Which is exactly what this reads like Picard was trying to do — he tails the guy, who doesn’t do much of anything (slowing at an intersection where you have the right of way is something a prudent driver will do, from time to time, while cold sober, and that’s the most suspicious thing that Harris did) and then when the guy pulls over, Picard loses his patience. Instead of going over for a chat — legally, apparently, not a seizure, as the Supremes apparently are of the opinion that folks would think that they are free to say, “Thank you, but no,” and drive away if a cop comes up to the car asking, say, “Hi — can I talk to you for a minute?” without having pulled it over — he decides that he’s got enough to do what he wanted to do in the first place . . .

Sheesh. Like there’s not enough holes in the 4th Amendment, already?

 
Comment by happy bread

Really so strange.

Nowadays in China, drunk driving, no difference, all will be arrested and prisoned for one week, and cancel the driving license.

 
Comment by Rogue Medic Subscribed to comments via email

frequently upholding anti-drunk-driving policies that might be constitutionally problematic in other, less exigent circumstances.

Isn’t this just a watered down version of the justification for torturing people because they might be able to provide the information needed to stop a bomb from killing innocent people moments before the detonation?

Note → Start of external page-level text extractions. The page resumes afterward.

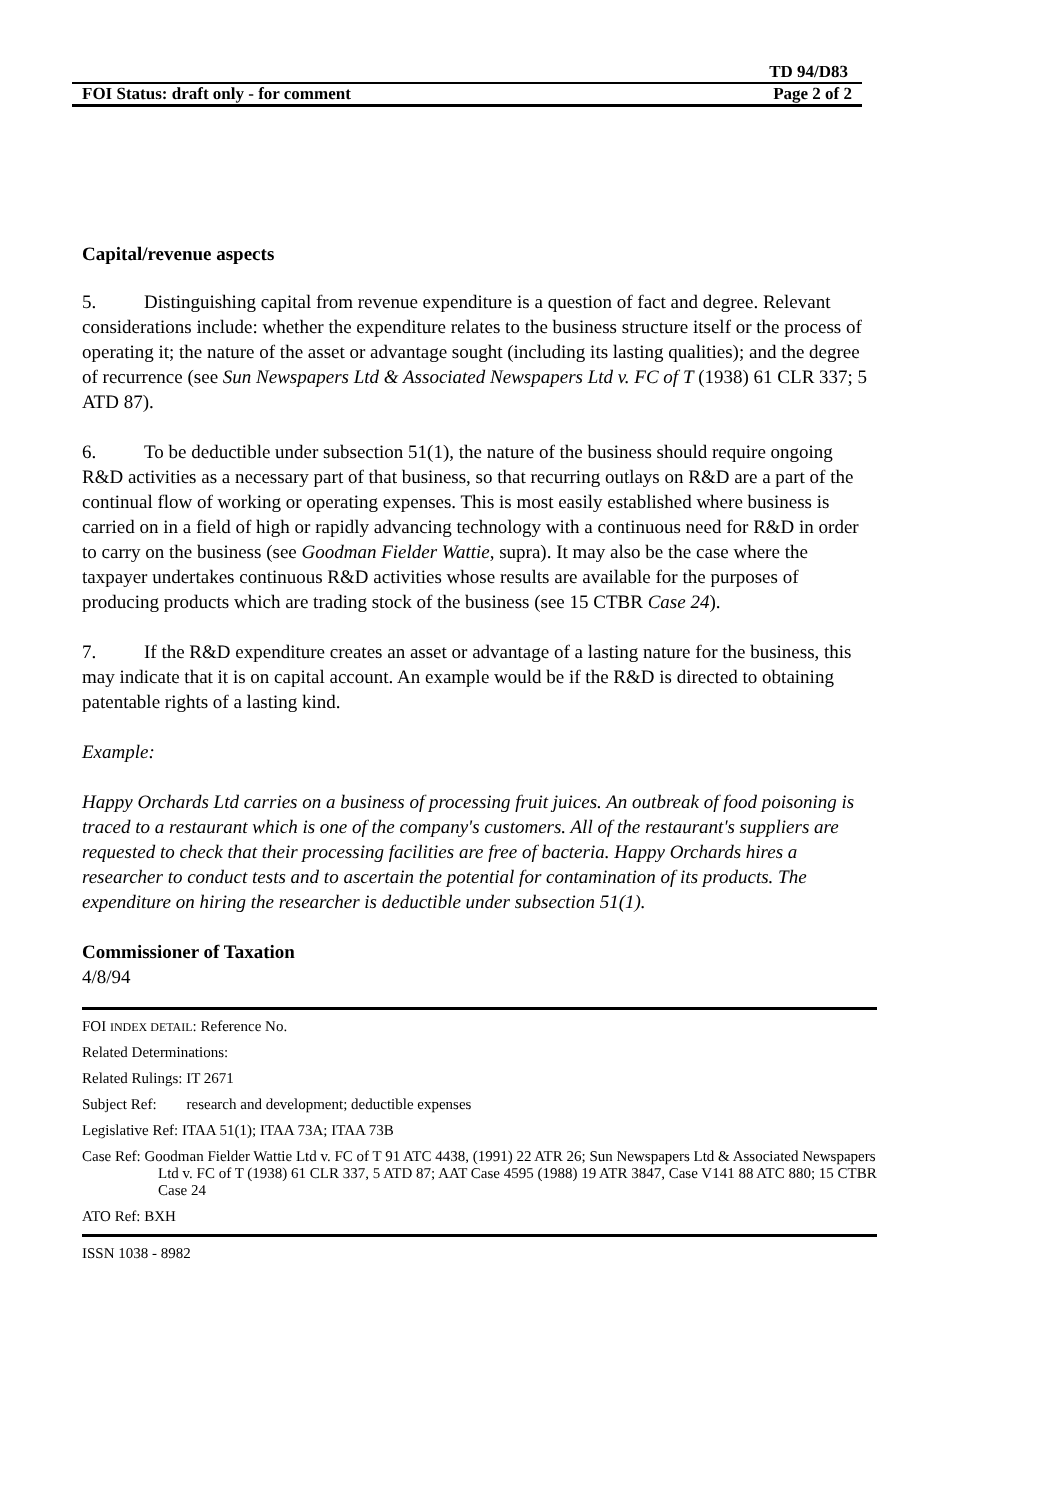TD 94/D83
FOI Status: draft only - for comment Page 2 of 2
Capital/revenue aspects
5. Distinguishing capital from revenue expenditure is a question of fact and degree. Relevant considerations include: whether the expenditure relates to the business structure itself or the process of operating it; the nature of the asset or advantage sought (including its lasting qualities); and the degree of recurrence (see Sun Newspapers Ltd & Associated Newspapers Ltd v. FC of T (1938) 61 CLR 337; 5 ATD 87).
6. To be deductible under subsection 51(1), the nature of the business should require ongoing R&D activities as a necessary part of that business, so that recurring outlays on R&D are a part of the continual flow of working or operating expenses. This is most easily established where business is carried on in a field of high or rapidly advancing technology with a continuous need for R&D in order to carry on the business (see Goodman Fielder Wattie, supra). It may also be the case where the taxpayer undertakes continuous R&D activities whose results are available for the purposes of producing products which are trading stock of the business (see 15 CTBR Case 24).
7. If the R&D expenditure creates an asset or advantage of a lasting nature for the business, this may indicate that it is on capital account. An example would be if the R&D is directed to obtaining patentable rights of a lasting kind.
Example:
Happy Orchards Ltd carries on a business of processing fruit juices. An outbreak of food poisoning is traced to a restaurant which is one of the company's customers. All of the restaurant's suppliers are requested to check that their processing facilities are free of bacteria. Happy Orchards hires a researcher to conduct tests and to ascertain the potential for contamination of its products. The expenditure on hiring the researcher is deductible under subsection 51(1).
Commissioner of Taxation
4/8/94
FOI INDEX DETAIL: Reference No.
Related Determinations:
Related Rulings: IT 2671
Subject Ref: research and development; deductible expenses
Legislative Ref: ITAA 51(1); ITAA 73A; ITAA 73B
Case Ref: Goodman Fielder Wattie Ltd v. FC of T 91 ATC 4438, (1991) 22 ATR 26; Sun Newspapers Ltd & Associated Newspapers Ltd v. FC of T (1938) 61 CLR 337, 5 ATD 87; AAT Case 4595 (1988) 19 ATR 3847, Case V141 88 ATC 880; 15 CTBR Case 24
ATO Ref: BXH
ISSN 1038 - 8982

While I do not mean to defend drunk driving, how is this driver creating an exigent circumstance without violating any laws? I would think that the lack of pretext excludes any claim of exigent circumstances.

PS I love the way the comments show a current preview, has adjustable text size, and allows for email updates.

 
Comment by Michael Subscribed to comments via email

Had MADD not so water-downed the legal limit, drunk drivers would be easier to spot. The legal system has made a joke of what should be a serious situation.